- Goal of the exercise
Resume the passage on decomposing the matrix products behind ELM output weights, picking up right after its final sentence.

- Supplied text
Based on the above analysis, we have two discoveries:

  • Through the entire computation progress of ELM’s three learning methods, the most expensive computation is solving the output weight \({\beta }\) of matrix multiplication operator \({\mathbf{U}} = {{\mathbf{H}}^T}{\mathbf{CH}}\), \({\mathbf{V}} = {{\mathbf{H}}^T}{\mathbf{CT}}\), \({\mathbf{P}} = {{\mathbf{H}}^T}{\mathbf{H}}\) and \({\mathbf{Q}} = {{\mathbf{H}}^T}{\mathbf{LH}}\). Since the matrix multiplication is decomposable, it forms the required condition for distributed computation.

  • The three ELM learning methods can compute the output weight of different combinations of \({\mathbf{U}}\), \({\mathbf{V}}\), \({\mathbf{P}}\) and \({\mathbf{Q}}\), indicating that the three learning methods can select matrix multiplication operators according to their needs to achieve the unification.

Furthermore, references [19, 22] respectively describes the decomposition of matrix \({\mathbf{U}}\), \({\mathbf{V}}\) and \({\mathbf{P}}\). Matrix \({\mathbf{U}}\) and \({\mathbf{V}}\) can be decomposed according to reference [19], and matrix \({\mathbf{P}}\) can be decomposed according to reference [22].

Therefore, we can prove that \({\mathbf{Q}} = {{\mathbf{H}}^T}{\mathbf{LH}}\) is decomposable, and it can be transformed according to the laws of matrix multiplication.

- Information

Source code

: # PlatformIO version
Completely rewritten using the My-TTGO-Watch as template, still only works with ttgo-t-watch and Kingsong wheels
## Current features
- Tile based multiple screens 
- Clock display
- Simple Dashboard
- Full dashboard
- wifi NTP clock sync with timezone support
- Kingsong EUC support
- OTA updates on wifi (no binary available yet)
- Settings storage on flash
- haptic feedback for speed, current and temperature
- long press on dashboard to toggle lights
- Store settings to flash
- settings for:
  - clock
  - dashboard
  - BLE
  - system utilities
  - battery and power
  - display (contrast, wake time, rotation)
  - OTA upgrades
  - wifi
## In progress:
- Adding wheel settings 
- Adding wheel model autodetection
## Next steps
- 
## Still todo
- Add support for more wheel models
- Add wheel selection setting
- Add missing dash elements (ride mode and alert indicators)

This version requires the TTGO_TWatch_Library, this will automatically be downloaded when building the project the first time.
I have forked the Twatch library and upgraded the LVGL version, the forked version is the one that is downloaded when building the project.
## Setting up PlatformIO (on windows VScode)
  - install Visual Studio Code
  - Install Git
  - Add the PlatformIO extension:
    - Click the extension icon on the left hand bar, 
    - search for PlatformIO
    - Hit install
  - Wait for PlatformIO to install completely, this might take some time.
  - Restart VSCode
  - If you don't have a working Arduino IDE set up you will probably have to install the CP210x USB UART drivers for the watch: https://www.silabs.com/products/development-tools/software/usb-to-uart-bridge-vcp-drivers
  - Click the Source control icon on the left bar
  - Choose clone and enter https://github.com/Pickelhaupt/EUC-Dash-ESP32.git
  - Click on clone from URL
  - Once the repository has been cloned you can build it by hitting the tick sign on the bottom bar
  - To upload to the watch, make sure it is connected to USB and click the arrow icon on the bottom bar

- The answer
$$\begin{aligned} {\mathbf{Q}} = {{\mathbf{H}}^T}{\mathbf{LH}} = {\left( {{{\mathbf{L}}^T}{\mathbf{H}}} \right) ^T}{\mathbf{H}} = {{\mathbf{R}}^T}{\mathbf{H}}. \end{aligned}$$
(12)

Since matrix \({\mathbf{L}}\) in Eq. (12) is not a diagonal matrix whereas \({\mathbf{C}}\) in matrix \({\mathbf{U}}\) is diagonal. Therefore, it is not possible to decompose the matrix \({\mathbf{Q}}\) by the proposed method in reference [19]. Equation (12) first calculates \({{\mathbf{L}}^T}{\mathbf{H}}\), then multiplies the result with matrix \({\mathbf{H}}\). The answer is defined as matrix \({\mathbf{Q}}\). Therefore, the computation of matrix \({\mathbf{Q}}\) can be separated as,

  1. 1.

    \({\mathbf{R}} = {{\mathbf{L}}^T}{\mathbf{H}}\)

  2. 2.

    \({\mathbf{Q}} = {{\mathbf{R}}^T}{\mathbf{H}}\).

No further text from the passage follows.